Print the listing in its entirety and exactly, leaving out images.

**Data supplied**
--

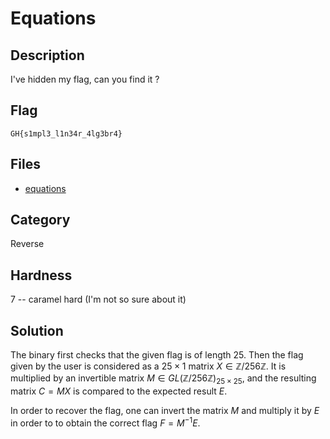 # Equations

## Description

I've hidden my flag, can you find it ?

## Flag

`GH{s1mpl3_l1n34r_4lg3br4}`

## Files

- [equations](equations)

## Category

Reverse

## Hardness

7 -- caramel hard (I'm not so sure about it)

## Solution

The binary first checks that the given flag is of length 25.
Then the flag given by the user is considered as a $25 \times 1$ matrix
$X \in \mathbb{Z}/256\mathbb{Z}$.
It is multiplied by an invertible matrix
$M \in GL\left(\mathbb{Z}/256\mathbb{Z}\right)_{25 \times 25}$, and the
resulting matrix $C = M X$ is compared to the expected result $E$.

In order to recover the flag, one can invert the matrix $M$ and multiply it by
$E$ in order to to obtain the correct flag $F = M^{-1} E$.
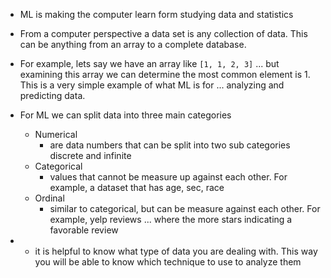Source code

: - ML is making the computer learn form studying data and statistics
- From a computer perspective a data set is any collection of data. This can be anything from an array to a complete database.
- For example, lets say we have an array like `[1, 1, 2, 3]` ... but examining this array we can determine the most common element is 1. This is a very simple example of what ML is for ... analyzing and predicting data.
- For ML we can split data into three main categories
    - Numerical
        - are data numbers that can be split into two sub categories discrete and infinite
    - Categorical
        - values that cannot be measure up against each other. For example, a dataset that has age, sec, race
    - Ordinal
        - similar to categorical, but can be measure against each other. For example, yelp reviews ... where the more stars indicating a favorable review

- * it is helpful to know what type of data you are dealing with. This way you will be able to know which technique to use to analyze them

--

**Result of the exercise**
 # Equations

## Description

I've hidden my flag, can you find it ?

## Flag

`GH{s1mpl3_l1n34r_4lg3br4}`

## Files

- [equations](equations)

## Category

Reverse

## Hardness

7 -- caramel hard (I'm not so sure about it)

## Solution

The binary first checks that the given flag is of length 25.
Then the flag given by the user is considered as a $25 \times 1$ matrix
$X \in \mathbb{Z}/256\mathbb{Z}$.
It is multiplied by an invertible matrix
$M \in GL\left(\mathbb{Z}/256\mathbb{Z}\right)_{25 \times 25}$, and the
resulting matrix $C = M X$ is compared to the expected result $E$.

In order to recover the flag, one can invert the matrix $M$ and multiply it by
$E$ in order to to obtain the correct flag $F = M^{-1} E$.
Source code

: - ML is making the computer learn form studying data and statistics
- From a computer perspective a data set is any collection of data. This can be anything from an array to a complete database.
- For example, lets say we have an array like `[1, 1, 2, 3]` ... but examining this array we can determine the most common element is 1. This is a very simple example of what ML is for ... analyzing and predicting data.
- For ML we can split data into three main categories
    - Numerical
        - are data numbers that can be split into two sub categories discrete and infinite
    - Categorical
        - values that cannot be measure up against each other. For example, a dataset that has age, sec, race
    - Ordinal
        - similar to categorical, but can be measure against each other. For example, yelp reviews ... where the more stars indicating a favorable review

- * it is helpful to know what type of data you are dealing with. This way you will be able to know which technique to use to analyze them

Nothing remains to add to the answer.